> [Consignes]:
A. D'après le texte source, pourquoi la Parole faite chair en Jésus de Nazareth devient-elle évanescente pour beaucoup de personnes ? Répondez en une à trois phrases.
B. Relevez toutes les personnes nommées dans le texte source.

La traduction du texte est de Zenit (zenit.org)
Mon nom est Massimo Tellan. Je suis prêtre depuis quinze ans, curé à Casal Monastero, secteur nord, depuis six ans. Je crois que nous nous rendons tous compte que nous vivons toujours plus plongés dans un monde culturellement submergé de paroles, souvent privées de signification, qui désorientent le cœur humain à un tel point qu'elles le rendent sourd à la parole de vérité.
Cette Parole éternelle qui s'est faite chair et qui a pris un visage en Jésus de Nazareth devient ainsi pour beaucoup de personnes évanescente et, en particulier pour les nouvelles générations, inconsistante et lointaine. Dans tous les cas, elle est confuse dans la jungle d'images ambiguës et éphémères dont nous sommes quotidiennement bombardés.
Quelle place laisser alors à l'éducation à la foi, à ce binôme de paroles à accueillir et d'images à contempler ? Où se trouve l'art de raconter la foi et d'introduire au mystère, comme cela se produisait par le passé avec la biblia pauperum ? Dans la société actuelle des images comment pouvons-nous retrouver la force débordante de la vue qui accompagne le mystère de l'incarnation et de la rencontre avec Jésus, comme cela eut lieu pour Jean et André sur les rives du Jourdain, invités à aller et voir où habitait le maître ? En d'autres termes : comment éduquer à la recherche et à la contemplation de cette véritable beauté qui, comme l'écrivait Dostoïevski, sauvera le monde?

> [Données fournies]:
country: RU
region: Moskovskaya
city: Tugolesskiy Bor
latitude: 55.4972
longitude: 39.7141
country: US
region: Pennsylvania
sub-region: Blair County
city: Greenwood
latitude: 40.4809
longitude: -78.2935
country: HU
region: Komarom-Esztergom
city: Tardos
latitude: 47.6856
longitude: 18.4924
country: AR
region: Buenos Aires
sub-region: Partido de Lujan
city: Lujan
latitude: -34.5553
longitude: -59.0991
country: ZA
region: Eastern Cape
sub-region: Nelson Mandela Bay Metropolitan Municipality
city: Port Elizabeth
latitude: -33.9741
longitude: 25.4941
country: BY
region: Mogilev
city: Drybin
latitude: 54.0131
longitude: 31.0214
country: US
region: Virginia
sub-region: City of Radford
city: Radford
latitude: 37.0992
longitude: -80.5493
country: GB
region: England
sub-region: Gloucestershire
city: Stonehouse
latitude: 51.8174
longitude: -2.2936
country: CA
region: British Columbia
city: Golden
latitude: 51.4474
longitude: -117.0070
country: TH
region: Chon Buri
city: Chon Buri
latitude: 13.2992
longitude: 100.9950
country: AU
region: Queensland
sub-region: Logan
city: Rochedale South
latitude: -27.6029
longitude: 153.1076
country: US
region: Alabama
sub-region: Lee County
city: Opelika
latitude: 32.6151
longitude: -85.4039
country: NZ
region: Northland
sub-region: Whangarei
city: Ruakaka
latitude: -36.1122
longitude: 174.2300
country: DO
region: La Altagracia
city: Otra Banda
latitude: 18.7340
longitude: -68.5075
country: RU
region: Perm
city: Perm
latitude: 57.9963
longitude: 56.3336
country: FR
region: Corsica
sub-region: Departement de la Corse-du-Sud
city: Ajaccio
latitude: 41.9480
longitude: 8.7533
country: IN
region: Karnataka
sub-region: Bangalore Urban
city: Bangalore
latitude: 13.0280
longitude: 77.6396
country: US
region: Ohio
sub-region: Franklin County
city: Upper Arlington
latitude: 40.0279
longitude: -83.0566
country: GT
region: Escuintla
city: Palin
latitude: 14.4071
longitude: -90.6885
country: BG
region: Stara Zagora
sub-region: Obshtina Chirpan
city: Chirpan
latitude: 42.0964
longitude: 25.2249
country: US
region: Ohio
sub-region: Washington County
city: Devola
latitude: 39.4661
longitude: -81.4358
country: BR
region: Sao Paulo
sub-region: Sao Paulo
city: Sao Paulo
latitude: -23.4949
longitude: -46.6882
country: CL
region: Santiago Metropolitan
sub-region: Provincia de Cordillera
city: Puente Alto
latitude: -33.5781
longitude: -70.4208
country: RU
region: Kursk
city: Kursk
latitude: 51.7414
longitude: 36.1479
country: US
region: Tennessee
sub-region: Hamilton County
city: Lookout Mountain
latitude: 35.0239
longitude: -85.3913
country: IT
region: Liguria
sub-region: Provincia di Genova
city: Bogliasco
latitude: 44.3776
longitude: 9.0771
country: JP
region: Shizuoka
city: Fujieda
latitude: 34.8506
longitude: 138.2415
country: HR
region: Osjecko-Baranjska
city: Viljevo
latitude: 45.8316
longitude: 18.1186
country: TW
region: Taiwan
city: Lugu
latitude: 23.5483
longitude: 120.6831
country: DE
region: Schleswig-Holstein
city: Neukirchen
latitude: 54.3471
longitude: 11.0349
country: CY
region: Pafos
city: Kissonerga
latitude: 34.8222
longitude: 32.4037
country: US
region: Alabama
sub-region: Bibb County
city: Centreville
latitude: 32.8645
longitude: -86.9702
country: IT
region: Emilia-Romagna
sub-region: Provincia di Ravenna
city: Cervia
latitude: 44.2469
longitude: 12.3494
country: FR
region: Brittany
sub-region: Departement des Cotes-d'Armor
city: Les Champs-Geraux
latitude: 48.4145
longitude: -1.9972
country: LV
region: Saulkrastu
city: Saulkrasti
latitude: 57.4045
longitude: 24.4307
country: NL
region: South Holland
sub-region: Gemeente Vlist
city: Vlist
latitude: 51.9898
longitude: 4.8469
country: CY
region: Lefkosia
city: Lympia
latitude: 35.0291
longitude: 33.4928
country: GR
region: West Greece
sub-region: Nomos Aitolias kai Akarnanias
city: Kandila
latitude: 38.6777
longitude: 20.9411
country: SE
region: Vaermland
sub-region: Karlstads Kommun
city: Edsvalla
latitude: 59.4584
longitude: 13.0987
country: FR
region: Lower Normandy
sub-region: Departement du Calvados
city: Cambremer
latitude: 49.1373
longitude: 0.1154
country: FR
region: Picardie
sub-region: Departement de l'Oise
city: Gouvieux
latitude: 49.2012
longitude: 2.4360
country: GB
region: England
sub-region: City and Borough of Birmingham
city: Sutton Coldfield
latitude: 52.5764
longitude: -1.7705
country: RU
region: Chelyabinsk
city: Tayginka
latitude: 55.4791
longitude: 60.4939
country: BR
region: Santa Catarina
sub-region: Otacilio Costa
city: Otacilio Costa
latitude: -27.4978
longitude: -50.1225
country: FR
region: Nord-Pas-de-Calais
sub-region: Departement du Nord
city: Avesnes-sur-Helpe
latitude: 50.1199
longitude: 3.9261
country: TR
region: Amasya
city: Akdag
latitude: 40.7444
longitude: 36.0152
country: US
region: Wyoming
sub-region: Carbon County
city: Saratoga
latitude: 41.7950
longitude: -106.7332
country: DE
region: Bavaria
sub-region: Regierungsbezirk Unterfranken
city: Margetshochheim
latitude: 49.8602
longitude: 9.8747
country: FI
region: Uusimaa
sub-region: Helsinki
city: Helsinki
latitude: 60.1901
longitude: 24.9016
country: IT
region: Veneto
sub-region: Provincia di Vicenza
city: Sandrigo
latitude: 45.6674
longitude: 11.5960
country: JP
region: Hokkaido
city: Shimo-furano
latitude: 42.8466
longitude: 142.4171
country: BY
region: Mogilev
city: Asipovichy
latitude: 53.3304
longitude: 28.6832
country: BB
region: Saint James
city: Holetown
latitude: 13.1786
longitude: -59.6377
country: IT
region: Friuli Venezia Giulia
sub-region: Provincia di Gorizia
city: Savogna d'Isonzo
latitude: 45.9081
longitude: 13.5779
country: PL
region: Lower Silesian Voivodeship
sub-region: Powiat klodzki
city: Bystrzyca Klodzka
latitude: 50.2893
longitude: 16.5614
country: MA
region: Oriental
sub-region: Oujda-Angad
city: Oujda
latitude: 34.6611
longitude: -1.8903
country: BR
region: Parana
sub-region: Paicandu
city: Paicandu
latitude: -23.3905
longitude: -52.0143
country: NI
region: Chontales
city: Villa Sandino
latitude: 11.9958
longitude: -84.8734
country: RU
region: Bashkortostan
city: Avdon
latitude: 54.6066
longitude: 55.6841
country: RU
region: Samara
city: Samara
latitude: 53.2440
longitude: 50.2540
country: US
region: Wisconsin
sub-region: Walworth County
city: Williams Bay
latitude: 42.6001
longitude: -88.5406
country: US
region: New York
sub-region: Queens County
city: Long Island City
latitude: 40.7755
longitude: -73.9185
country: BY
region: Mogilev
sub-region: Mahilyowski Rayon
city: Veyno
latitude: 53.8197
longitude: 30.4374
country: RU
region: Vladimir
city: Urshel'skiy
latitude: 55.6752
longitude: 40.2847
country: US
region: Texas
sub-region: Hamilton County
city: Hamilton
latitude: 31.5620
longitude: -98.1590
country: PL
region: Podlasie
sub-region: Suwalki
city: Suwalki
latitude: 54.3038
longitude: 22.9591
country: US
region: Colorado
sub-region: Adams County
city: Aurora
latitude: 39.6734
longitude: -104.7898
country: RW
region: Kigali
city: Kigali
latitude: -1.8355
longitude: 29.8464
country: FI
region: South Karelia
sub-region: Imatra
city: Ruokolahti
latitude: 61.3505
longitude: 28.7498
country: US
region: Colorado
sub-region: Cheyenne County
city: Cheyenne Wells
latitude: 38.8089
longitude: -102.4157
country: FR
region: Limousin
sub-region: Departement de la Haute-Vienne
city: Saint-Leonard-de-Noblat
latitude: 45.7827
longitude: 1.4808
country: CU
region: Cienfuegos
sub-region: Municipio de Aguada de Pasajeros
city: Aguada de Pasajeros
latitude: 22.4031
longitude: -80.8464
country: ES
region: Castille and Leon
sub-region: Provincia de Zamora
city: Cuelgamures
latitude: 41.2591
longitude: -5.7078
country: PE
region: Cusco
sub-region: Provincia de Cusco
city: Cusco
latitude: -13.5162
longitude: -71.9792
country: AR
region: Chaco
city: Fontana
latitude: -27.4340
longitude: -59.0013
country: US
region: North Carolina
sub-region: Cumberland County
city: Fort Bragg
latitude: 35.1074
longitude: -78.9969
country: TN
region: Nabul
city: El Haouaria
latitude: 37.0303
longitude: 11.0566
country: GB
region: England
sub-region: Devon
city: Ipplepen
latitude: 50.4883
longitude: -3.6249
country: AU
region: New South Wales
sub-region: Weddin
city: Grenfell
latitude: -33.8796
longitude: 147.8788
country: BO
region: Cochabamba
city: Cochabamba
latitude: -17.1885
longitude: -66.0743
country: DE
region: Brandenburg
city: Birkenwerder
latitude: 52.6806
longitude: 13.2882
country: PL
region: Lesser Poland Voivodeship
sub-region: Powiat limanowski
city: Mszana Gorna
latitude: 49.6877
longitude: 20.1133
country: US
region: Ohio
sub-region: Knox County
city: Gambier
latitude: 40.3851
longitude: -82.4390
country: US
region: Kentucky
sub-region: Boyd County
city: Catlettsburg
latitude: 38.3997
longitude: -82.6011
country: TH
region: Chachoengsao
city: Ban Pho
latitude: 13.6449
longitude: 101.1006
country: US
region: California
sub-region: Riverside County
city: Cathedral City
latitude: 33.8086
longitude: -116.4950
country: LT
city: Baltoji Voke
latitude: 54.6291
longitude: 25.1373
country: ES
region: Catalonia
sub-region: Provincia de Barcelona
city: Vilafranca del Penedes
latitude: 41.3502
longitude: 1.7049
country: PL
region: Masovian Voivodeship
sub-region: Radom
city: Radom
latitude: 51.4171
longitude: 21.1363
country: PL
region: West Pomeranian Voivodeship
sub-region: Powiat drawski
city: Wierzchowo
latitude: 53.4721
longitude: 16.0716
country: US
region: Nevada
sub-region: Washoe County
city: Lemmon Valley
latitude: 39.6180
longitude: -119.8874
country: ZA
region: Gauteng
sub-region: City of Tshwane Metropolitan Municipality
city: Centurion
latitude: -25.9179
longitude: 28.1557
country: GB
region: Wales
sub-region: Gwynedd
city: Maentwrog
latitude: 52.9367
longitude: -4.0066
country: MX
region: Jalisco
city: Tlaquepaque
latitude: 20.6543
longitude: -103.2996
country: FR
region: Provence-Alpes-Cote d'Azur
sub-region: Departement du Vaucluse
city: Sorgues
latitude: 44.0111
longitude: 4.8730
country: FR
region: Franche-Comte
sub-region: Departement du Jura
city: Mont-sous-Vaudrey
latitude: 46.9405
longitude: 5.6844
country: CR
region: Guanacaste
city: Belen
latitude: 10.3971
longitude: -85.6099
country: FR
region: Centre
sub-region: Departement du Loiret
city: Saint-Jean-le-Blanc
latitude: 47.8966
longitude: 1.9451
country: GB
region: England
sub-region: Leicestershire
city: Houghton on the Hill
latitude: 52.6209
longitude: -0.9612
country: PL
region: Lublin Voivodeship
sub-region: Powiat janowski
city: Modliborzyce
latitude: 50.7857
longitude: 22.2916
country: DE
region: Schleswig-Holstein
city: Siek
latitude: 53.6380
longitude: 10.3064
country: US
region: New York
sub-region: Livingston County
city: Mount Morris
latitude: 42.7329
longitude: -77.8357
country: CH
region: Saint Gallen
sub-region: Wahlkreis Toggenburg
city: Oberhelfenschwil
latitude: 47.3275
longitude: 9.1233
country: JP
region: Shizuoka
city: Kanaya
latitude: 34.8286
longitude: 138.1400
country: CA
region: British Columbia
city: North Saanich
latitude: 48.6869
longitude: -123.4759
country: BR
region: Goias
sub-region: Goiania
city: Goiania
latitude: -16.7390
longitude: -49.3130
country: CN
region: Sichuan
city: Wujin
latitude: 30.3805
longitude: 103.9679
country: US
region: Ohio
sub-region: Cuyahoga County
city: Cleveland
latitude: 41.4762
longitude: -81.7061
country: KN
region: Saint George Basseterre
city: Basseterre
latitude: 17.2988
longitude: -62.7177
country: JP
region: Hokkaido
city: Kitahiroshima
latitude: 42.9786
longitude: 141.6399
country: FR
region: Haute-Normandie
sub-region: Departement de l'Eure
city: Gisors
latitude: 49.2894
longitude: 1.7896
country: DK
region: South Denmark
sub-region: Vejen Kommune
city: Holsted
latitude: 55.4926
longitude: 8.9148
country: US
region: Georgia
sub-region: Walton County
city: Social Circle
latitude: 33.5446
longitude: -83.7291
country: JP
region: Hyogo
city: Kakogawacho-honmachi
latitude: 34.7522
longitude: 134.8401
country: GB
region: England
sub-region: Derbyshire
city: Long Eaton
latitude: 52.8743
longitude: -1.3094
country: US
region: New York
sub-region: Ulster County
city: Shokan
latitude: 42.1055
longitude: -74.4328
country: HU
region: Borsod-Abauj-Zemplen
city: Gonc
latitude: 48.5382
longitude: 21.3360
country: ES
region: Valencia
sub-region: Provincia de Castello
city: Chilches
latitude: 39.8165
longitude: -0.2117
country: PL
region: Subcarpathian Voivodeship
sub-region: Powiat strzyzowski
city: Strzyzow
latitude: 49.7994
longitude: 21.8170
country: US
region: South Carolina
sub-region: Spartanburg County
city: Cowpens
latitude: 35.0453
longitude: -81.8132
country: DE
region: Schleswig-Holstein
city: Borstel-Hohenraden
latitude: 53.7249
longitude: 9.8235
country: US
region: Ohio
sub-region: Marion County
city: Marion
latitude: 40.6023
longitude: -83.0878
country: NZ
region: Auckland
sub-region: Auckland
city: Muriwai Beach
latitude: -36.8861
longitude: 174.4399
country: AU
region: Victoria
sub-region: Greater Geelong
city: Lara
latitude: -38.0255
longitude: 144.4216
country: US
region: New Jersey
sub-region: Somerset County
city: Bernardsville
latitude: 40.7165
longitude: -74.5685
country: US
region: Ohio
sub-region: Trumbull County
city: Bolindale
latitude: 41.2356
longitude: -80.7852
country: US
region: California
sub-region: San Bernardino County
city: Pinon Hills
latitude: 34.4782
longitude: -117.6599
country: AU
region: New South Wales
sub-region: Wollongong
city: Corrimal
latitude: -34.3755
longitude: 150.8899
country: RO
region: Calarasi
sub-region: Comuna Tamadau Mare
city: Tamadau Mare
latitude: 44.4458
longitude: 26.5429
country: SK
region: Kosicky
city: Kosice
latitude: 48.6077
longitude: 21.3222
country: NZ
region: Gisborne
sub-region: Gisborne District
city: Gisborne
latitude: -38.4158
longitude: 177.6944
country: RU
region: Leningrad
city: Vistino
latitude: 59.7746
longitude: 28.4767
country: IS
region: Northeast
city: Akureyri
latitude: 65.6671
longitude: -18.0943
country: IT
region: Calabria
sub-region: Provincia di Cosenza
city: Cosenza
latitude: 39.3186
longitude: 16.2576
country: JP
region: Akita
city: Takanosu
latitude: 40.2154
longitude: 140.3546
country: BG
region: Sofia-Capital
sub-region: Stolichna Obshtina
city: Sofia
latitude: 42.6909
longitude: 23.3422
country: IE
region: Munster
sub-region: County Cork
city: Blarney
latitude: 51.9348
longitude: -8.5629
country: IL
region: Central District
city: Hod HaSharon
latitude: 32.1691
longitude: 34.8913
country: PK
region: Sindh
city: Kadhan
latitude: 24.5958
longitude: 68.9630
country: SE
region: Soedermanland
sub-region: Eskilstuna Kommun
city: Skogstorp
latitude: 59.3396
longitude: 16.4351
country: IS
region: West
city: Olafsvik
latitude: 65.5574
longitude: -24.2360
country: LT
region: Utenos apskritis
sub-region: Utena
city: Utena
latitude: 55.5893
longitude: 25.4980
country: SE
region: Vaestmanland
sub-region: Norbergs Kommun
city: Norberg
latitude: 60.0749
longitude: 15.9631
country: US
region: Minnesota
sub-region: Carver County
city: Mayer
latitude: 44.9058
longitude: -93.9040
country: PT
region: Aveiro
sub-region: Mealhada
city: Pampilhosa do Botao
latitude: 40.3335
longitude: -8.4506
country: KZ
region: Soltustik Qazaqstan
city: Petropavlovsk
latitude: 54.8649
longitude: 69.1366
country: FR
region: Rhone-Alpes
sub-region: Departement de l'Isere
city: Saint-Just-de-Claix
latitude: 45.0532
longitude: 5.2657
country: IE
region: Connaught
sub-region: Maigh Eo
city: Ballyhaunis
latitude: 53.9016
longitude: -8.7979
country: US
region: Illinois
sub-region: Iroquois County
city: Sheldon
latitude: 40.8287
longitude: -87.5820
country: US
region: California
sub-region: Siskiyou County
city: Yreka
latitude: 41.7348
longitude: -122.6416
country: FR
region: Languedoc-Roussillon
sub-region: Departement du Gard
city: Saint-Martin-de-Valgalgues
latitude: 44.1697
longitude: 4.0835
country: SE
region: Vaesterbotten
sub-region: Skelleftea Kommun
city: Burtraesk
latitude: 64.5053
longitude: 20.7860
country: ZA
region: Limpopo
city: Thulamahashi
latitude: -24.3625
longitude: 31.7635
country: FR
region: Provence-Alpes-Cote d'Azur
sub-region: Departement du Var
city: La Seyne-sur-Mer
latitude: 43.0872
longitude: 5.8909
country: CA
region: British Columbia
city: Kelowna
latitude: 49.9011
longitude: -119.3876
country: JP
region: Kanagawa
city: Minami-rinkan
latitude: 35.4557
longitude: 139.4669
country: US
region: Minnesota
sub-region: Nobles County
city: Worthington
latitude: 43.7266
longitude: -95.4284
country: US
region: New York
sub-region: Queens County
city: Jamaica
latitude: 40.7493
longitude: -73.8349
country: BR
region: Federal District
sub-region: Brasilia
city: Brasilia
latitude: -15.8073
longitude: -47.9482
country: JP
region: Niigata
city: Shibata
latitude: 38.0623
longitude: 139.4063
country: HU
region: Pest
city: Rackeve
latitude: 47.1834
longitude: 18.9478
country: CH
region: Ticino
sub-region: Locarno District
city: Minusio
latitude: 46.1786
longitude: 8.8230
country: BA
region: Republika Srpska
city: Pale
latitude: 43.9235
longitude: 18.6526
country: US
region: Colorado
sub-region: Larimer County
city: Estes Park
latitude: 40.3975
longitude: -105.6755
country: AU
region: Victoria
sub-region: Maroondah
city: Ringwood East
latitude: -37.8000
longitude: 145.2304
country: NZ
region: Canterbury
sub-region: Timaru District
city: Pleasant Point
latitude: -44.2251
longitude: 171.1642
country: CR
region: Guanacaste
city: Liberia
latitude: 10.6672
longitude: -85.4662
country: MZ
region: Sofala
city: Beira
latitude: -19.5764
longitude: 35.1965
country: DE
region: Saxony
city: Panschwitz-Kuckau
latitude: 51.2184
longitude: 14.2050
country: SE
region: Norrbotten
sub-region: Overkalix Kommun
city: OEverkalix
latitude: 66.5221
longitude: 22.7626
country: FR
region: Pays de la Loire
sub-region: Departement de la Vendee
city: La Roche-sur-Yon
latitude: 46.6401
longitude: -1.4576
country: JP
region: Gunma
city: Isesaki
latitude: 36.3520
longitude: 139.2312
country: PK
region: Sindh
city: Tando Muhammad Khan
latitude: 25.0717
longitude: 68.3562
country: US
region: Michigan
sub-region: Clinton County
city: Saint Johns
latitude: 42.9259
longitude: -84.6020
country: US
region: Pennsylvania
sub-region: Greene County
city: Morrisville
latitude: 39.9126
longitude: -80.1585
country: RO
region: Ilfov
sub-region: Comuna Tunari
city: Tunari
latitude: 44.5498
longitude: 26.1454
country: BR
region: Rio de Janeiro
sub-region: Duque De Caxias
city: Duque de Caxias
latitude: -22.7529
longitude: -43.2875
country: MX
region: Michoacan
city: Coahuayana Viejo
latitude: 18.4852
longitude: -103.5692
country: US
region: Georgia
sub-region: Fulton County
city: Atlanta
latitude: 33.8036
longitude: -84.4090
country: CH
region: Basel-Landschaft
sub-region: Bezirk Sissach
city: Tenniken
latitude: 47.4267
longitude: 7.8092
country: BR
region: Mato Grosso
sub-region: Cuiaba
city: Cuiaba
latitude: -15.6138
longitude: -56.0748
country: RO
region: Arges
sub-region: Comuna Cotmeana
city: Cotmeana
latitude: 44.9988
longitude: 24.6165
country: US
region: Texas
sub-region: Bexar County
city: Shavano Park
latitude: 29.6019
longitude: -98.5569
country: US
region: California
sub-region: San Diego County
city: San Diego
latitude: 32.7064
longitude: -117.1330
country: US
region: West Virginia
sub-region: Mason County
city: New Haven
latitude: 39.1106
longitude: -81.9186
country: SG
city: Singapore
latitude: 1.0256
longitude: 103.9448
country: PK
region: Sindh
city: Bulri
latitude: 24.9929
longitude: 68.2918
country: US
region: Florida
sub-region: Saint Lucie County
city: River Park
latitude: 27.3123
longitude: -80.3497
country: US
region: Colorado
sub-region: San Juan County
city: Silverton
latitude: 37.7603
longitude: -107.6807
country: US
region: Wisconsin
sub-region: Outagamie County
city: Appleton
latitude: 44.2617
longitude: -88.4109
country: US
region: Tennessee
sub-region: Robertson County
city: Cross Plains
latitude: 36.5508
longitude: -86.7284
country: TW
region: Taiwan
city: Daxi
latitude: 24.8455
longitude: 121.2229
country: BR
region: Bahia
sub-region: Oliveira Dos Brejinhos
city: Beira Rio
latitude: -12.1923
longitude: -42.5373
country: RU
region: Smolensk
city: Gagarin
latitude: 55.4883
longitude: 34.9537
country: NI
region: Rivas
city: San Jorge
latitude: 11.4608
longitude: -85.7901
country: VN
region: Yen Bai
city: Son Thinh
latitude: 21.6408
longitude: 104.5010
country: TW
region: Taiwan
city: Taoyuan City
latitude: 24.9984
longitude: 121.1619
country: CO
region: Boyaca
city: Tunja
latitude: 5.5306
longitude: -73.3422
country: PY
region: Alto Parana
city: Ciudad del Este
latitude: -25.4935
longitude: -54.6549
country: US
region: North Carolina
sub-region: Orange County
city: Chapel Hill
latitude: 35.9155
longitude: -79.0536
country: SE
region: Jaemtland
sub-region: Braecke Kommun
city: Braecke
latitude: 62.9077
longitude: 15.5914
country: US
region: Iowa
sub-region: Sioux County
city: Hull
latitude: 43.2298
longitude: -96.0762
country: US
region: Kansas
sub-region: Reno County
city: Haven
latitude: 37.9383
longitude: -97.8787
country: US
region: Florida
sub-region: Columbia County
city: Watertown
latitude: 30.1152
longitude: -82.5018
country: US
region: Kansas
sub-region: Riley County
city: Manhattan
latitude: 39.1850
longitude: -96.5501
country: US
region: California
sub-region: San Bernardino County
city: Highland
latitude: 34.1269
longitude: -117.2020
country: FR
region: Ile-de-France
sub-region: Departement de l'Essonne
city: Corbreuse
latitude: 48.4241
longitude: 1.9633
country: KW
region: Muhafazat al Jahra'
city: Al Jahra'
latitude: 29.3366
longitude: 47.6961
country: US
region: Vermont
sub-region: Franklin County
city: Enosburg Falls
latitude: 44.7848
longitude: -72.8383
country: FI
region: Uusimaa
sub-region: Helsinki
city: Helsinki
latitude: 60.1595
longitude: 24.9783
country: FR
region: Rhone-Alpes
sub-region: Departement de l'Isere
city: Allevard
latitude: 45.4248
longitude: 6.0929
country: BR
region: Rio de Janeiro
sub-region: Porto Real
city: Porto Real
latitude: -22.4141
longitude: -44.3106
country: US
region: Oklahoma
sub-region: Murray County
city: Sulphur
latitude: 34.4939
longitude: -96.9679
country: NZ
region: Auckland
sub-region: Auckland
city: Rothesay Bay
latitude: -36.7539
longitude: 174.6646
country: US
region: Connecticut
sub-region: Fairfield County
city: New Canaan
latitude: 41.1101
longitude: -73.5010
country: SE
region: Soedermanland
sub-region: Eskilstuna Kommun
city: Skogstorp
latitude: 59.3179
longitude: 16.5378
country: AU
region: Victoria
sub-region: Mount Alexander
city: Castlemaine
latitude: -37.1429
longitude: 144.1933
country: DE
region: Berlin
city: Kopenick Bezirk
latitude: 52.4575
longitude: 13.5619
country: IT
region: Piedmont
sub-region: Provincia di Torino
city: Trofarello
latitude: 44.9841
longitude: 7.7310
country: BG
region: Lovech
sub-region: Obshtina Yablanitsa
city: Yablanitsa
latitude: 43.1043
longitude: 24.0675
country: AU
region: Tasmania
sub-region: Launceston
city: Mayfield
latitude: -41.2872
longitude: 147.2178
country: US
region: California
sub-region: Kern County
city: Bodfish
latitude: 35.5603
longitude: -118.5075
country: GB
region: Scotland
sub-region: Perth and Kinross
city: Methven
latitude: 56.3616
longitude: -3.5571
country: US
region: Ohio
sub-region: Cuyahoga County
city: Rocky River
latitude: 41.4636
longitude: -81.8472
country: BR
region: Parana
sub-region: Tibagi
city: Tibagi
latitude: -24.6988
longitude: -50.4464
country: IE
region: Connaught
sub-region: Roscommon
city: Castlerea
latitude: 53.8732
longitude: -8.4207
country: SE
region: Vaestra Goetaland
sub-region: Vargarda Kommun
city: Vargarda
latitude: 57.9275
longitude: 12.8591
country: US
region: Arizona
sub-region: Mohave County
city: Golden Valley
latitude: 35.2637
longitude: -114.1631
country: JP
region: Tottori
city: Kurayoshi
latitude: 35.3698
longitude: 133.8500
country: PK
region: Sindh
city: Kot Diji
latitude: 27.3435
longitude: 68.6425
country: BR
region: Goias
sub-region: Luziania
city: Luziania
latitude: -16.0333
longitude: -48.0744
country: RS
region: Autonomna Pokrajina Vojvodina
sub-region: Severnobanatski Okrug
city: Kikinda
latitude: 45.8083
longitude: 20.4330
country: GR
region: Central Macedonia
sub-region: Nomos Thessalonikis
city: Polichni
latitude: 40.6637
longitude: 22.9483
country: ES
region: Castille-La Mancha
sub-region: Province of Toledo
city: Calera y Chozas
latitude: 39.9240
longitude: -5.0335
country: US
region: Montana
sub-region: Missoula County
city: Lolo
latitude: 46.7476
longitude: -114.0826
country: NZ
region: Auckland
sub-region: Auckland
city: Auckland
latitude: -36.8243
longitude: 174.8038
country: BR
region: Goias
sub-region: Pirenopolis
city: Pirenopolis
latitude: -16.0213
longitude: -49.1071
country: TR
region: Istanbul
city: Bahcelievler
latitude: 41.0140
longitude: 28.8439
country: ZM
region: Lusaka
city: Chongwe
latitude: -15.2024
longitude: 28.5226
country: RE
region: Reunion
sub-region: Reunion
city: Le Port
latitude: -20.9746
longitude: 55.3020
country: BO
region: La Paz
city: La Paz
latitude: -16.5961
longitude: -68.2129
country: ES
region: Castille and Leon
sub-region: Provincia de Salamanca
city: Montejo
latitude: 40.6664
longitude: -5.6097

> [Corrigé]:
A. Nous vivons plongés dans un monde submergé de paroles, souvent privées de signification. Ces paroles désorientent le cœur humain au point de le rendre sourd à la parole de vérité.

B.
- Massimo Tellan
- Jésus de Nazareth
- Jean
- André
- Dostoïevski